Indagine ONU sull’emergenza tratta

Joy Ngozi Ezeilo, special rapporteur delle Nazioni Unite, dopo aver compiuto un viaggio in Italia nel mese di settembre per esaminare il fenomeno della tratta di esseri umani, mette in allarme il Governo riguardo a un’emergenza che diventa di anno in anno più pressante.

Le parole di Ezeilo fanno luce su una situazione drammatica e non trascurabile: l’Italia risulta essere meta privilegiata sia di destinazione che di transito per il traffico di esseri umani. Le vittime, provenienti soprattutto dall’Africa e dall’Europa orientale, sono coinvolte non solo nel più noto e monitorato sfruttamento sessuale, ma anche nel più insidioso e meno controllato sfruttamento lavorativo che riguarda soprattutto l’industria agricola, edile e tessile.

Pur riconoscendo all’Italia una legislazione completa in merito e una notevole attività di assistenza messa in atto da ONG e da associazioni di volontariato operanti sul territorio, Ezeilo sottolinea ripetutamente che i piani d’intervento nazionali per combattere questa emergenza sono insufficienti.

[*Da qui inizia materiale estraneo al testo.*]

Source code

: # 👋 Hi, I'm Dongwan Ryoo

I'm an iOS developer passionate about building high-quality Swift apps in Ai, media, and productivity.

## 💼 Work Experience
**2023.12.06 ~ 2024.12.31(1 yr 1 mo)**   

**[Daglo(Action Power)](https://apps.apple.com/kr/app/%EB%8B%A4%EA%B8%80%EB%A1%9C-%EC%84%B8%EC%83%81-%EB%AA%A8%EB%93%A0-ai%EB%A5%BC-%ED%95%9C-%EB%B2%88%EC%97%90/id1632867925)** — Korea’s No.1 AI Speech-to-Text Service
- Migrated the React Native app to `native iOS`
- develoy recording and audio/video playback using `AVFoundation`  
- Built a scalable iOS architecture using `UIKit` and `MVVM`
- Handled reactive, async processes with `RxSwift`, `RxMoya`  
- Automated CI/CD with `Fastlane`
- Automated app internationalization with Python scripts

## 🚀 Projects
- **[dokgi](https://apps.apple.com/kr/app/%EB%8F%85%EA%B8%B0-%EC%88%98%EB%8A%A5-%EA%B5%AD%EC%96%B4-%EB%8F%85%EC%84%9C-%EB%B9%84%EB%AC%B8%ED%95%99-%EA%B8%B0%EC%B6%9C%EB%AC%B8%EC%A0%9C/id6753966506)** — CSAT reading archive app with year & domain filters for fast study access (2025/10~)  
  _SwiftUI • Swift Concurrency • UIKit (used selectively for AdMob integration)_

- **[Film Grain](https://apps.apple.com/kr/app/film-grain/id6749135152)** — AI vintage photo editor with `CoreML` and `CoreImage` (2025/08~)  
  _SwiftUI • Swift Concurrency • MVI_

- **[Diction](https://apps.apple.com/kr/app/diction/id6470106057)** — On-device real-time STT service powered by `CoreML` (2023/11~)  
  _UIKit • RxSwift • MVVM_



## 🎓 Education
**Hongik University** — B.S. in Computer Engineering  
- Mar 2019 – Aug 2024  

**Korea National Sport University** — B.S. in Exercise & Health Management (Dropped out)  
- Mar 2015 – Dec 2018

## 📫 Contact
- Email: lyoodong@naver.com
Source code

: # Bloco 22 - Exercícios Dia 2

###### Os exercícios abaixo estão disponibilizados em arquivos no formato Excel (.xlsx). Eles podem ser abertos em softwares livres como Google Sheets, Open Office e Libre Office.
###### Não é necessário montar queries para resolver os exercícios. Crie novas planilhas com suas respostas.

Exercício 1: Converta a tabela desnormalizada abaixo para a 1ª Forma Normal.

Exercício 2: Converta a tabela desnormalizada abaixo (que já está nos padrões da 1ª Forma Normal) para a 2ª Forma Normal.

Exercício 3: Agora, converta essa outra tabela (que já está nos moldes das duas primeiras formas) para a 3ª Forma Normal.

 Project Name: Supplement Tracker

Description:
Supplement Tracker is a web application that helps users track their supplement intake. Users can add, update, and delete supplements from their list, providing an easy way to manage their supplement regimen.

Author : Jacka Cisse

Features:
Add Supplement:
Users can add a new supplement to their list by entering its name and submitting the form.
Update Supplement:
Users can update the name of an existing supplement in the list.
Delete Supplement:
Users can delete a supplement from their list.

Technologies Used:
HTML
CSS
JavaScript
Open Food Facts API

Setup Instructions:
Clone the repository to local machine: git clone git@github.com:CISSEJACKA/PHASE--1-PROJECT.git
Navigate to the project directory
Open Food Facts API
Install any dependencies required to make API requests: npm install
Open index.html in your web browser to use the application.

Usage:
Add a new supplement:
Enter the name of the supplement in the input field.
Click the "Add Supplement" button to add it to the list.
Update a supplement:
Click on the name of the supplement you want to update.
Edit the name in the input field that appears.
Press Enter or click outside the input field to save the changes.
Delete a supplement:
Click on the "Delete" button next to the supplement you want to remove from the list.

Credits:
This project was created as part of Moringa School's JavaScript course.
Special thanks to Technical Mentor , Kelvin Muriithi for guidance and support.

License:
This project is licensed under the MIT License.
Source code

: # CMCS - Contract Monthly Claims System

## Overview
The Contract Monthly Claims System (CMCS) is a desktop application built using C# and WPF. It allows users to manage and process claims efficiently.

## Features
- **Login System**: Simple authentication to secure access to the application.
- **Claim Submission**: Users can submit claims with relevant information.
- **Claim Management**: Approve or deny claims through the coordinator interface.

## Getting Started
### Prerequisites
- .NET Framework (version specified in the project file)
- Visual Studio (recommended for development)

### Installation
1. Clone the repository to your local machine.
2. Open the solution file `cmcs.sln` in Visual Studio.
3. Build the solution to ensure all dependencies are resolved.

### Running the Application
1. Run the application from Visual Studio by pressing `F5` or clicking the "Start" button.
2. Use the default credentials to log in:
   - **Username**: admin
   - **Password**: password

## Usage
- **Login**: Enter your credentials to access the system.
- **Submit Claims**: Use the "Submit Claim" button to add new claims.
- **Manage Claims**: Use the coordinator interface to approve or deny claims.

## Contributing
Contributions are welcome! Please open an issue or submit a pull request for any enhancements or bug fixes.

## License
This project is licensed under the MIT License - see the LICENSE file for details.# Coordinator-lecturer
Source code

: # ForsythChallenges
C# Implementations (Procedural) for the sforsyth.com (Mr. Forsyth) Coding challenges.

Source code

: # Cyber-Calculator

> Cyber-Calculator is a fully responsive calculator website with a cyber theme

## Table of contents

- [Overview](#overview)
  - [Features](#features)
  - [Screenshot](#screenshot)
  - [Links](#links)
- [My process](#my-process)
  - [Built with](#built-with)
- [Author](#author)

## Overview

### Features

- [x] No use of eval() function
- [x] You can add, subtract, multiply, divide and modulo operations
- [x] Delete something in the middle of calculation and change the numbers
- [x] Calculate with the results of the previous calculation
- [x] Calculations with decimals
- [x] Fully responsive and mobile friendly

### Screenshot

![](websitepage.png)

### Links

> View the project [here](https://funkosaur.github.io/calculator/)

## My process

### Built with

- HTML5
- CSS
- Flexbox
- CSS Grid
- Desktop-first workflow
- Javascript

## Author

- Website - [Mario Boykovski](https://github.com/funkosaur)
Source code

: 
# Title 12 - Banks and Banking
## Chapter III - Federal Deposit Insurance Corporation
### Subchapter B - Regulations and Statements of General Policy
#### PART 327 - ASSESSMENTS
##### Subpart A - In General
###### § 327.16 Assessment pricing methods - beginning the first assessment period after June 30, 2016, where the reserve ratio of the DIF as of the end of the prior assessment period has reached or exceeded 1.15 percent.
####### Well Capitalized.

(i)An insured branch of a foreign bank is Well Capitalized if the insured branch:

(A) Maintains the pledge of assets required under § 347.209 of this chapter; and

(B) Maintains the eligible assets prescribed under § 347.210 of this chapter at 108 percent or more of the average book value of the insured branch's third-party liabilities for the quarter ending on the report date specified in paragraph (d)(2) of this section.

La  special rapporteur raccomanda quindi al Governo italiano di implementare la legislazione esistente estendendola a tutte le forme di traffico di esseri umani – compresa quella rivolta allo sfruttamento lavorativo – e ratificando la Direttiva UE n.36 del 2011 sulla tratta, la Convenzione ILO n.189 del 2011 sul lavoro domestico e la Convenzione Internazionale sui diritti dei lavoratori migranti e dei membri delle loro famiglie. Invita inoltre il Governo ad adottare un sistema centralizzato di raccolta dati che favorisca l’identificazione delle vittime e un processo di reinserimento sociale.